A photon is a point-sized particle whose position is described by an extended, wave packet-shaped probability distribution. This means that there is a degree of limited information in the position, which stands at a trade-off relationship with the information in the momentum, so that if you have a situation in which you can attribute full information to the momentum, there must be zero information in the position, i.e. what you are talking about with a wave plane. If, however, you admit partial information about both, you can have a localized wave packet, but interestingly, inevitably it can never be perfectly localized, i.e. there must always be some "variance" in the position distribution.
This is the part that is often missed in these "is it a particle or a wave/field/etc." back-and-forths: position is a relationship of an object versus other objects or else to a fictitious coordinate grid. It is not the same as shape of that object. In fact, we can apply quantum mechanics to hypothetical hard spheres just as we can apply Newtonian mechanics to them, though there's no evidence real-life particles are, in fact, hard spheres of a finite size. And what happens is the information describing this relationship becomes restricted in quantum mechanics.
In terms of the EM field, you can think of it as like a single point where the E/B field is not definitely zero, but the spatial location of this point is underdetermined in the same way that the position of a particle in ordinary QM is underdetermined. That is, the EM field for a 1-photon state is a superposition of configurations with a single excited point, weighted by the probability requirements corresponding to the photon position-space wave function.

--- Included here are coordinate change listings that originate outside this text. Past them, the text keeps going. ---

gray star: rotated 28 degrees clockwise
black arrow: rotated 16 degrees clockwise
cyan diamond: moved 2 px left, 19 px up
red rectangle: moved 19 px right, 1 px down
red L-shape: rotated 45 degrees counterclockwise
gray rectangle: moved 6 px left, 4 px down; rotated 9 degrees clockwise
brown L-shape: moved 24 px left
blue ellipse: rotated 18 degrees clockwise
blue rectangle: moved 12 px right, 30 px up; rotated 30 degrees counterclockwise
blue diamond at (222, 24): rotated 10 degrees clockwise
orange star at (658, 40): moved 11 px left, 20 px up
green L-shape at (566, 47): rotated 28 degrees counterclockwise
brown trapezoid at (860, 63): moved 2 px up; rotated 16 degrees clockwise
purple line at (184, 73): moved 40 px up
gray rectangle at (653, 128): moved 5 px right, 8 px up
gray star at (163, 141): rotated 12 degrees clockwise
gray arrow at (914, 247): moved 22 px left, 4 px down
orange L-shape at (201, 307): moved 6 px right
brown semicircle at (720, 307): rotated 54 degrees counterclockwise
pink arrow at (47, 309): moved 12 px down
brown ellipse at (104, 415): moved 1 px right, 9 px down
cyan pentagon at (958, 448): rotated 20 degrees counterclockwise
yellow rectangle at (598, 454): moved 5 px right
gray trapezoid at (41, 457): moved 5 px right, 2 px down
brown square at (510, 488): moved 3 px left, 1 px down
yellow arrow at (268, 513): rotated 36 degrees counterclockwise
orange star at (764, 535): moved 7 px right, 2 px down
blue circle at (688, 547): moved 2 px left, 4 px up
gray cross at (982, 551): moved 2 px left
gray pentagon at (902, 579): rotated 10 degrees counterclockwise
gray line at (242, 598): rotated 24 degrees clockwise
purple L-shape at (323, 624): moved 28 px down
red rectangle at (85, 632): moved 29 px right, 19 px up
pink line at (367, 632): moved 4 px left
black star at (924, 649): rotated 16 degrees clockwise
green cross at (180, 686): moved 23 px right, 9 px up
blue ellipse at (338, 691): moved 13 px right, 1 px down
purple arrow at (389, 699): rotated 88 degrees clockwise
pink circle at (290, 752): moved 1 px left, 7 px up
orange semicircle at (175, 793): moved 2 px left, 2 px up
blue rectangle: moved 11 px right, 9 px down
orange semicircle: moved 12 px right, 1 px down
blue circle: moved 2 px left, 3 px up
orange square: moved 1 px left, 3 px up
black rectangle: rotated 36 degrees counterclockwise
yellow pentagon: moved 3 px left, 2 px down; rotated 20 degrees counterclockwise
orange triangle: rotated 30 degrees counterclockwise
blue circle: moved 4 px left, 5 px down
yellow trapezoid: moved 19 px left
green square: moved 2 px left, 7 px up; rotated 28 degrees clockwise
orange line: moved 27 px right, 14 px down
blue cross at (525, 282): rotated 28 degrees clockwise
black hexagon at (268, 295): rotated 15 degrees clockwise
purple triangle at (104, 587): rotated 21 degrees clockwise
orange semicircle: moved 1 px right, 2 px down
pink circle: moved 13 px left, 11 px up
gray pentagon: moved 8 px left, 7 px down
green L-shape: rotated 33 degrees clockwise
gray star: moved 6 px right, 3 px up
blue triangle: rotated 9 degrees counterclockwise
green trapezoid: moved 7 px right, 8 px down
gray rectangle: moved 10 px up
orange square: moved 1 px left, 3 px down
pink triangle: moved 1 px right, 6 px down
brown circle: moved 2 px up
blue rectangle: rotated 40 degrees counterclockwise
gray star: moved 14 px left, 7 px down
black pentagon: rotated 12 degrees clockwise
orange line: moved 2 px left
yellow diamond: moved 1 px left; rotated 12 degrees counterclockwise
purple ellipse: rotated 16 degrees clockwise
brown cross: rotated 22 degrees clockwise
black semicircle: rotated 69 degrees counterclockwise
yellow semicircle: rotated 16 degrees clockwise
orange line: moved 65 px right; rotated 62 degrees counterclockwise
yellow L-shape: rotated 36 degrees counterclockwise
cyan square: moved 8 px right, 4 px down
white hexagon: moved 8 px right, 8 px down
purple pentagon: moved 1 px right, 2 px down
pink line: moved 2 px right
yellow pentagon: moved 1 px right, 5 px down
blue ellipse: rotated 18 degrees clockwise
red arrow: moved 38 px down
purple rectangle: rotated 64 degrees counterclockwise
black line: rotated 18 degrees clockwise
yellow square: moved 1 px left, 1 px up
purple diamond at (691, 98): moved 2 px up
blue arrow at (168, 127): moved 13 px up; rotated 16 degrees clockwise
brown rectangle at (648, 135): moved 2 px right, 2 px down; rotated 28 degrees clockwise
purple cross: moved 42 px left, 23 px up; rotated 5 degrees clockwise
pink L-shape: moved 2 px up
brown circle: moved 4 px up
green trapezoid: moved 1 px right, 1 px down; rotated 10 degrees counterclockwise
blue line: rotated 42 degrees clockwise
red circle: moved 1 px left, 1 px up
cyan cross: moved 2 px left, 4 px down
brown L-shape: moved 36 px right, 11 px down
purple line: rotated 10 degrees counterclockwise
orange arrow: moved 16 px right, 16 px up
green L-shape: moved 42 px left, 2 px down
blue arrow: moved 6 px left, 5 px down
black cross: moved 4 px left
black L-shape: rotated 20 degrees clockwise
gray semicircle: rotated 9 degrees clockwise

The impossibility of perfect localization can be understood by comparing to the analogous situation with a "phonon" (note the "n") in a finite crystal lattice. A phonon is to sound what photons are to light, hence the name (as in "telephone", or "phonograph", and the like). There, one can derive that, specifically when the lattice is finite, while one can construct pointlike excitations of arbitrarily good positional localization, they only "count", in the sense that the number operator "recognizes" them as single-phonon states, as single phonons so long as you don't make them "too localized", which basically means you don't add up too many Fourier modes (how many you can add up depends on the lattice size, with more naturally becoming possible the larger the lattice gets and thus "approximates infinity") to make the $\psi_x$ wave packet that you're talking about. And in this paper:
https://arxiv.org/abs/math-ph/0607044
it is described how that for relativistic quantum fields, which the EM field is an example of, the situation is directly analogous to the finite crystal lattice case. In effect, try to localize a phonon or photon "too well", and it transforms into multiple phonons or photons or, even more accurately, a fuzzy (in the same sense of lacking information as in the position) amount of such.
Indeed, this doesn't just apply to photons, but to all relativistic particles including even electrons, where the scale of maximal localization is the Compton wavelength, $\frac{h}{mc}$, about 2.4 pm for an electron (compare against the diameter of a $\mathrm{H}$ atom, about 106 pm). Note again, this is not the "size" of the electron, only the scale of maximal compression of the wave function of position, or if you like, the absolute maximum amount of "precision" that can be put into the position "variable". The shape or avatar of the electron is unchanged.